MFE280 Xenofraft Model
Uterine cancer, or womb cancer, can refer to any uterine tissue carcinoma including cervical cancer and endometrial cancer. Risk factors include old age, obesity and HPV infection. Unfortunately there are often no early stage symptoms of uterine cancer, but symptoms may include pelvic pain or irregular vaginal bleeding. The exact causes are still not well understood. The MFE-280 cells are from a 77 yo female patient with endometrial adenocarcinoma. The MFE-280 model has been used in many endometrial cancer research studies. Hall et al. (PLOSONE, 2016) used many cancer lines with mutated FGFR (including MFE-280 cells, which have mutant FGFR S252W) to characterize the novel inhibitor ARQ 087, which is an ATP competitive multi-kinase small molecule inhibitor that has been shown to have anti FGFR activity, against dysregulated FGFR systems. Results indicated that in dysregulated FGFR cell lines, ARQ 087 induced cell cycle arrest and apoptosis as well as in vivo inhibition of xenograft tumor growth. ARQ 087 had already been started in intrahepatic cholangiocarcinoma clinical trials with FGFR2 gene fusions. The MFE-280 cell line is used to create the CDX (Cell Line Derived Xenograft) MFE-280 xenograft mouse model. The MFE-280 xenograft model has been used in endometrial tumor biology studies.
Basic Study Design
- MFE-280 cells are maintained in exponential growth phase under aseptic conditions.
- Cells are trypsinized and cell count viability is determined using a trypan blue exclusion assay (98% of cell viability is required). MFE-280 cell suspension is adjusted to appropriate density.
- Each mouse is singly subcutaneously injected into the right flank with 106 cells in 100 µL of a Matrigel- MFE280 cell suspension.

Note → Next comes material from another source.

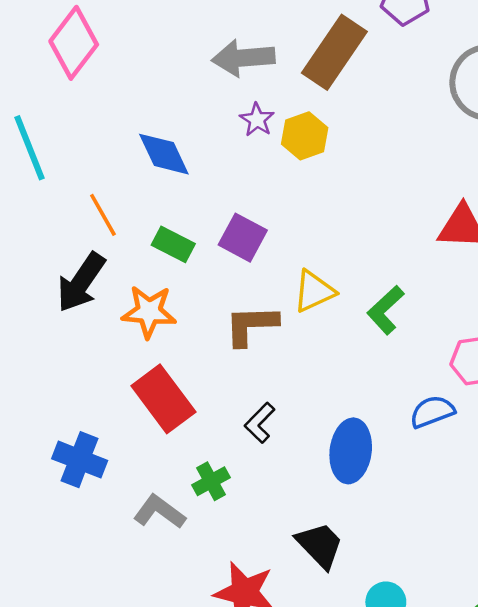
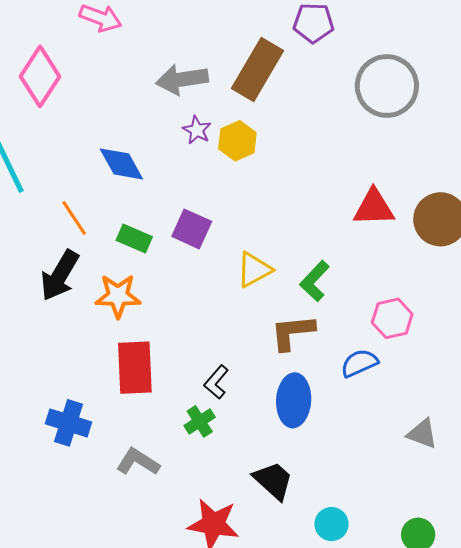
brown L-shape: (251, 325) -> (292, 332), moved
red rectangle: (163, 399) -> (135, 368), turned 38
green cross: (211, 481) -> (200, 421), moved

- The injection sites are palpated up to three times weekly until tumors are established to an average size of 50-150 mm3 as measured via digital calipers.

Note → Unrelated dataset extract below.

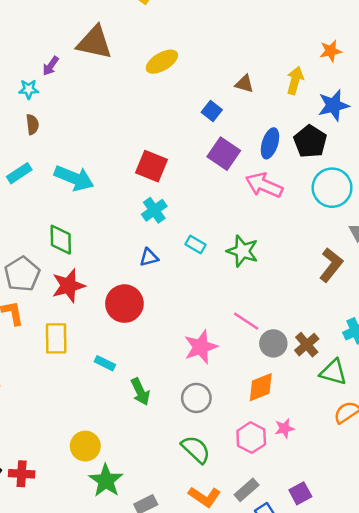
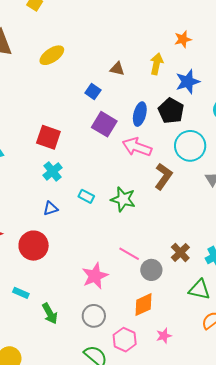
brown L-shape: (331, 265) -> (163, 176), moved
brown cross: (307, 345) -> (180, 252), moved
pink hexagon: (251, 438) -> (125, 340), moved

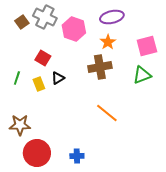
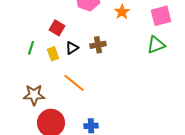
brown cross: (100, 67) -> (98, 45), moved, size x0.7
orange line: (107, 113) -> (74, 83), moved

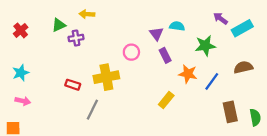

- Animals are randomized into treatment groups. Administration of test compound is performed according to the pre-established treatment schedule.
- Mice weights are measured and recorded 3 times weekly; tumors are measured and recorded daily.
- End of study is reached when tumor size reaches 2,000 mm3 or the predetermined size limit per approved IACUC protocol.
- Final necropsy and tissue collections are performed for appropriate downstream analysis. Tumors are excised, weighed and documented by digital imaging. Tumors and tissues can be stabilized in RNAlater, snap frozen in LN2 or prepared for histology.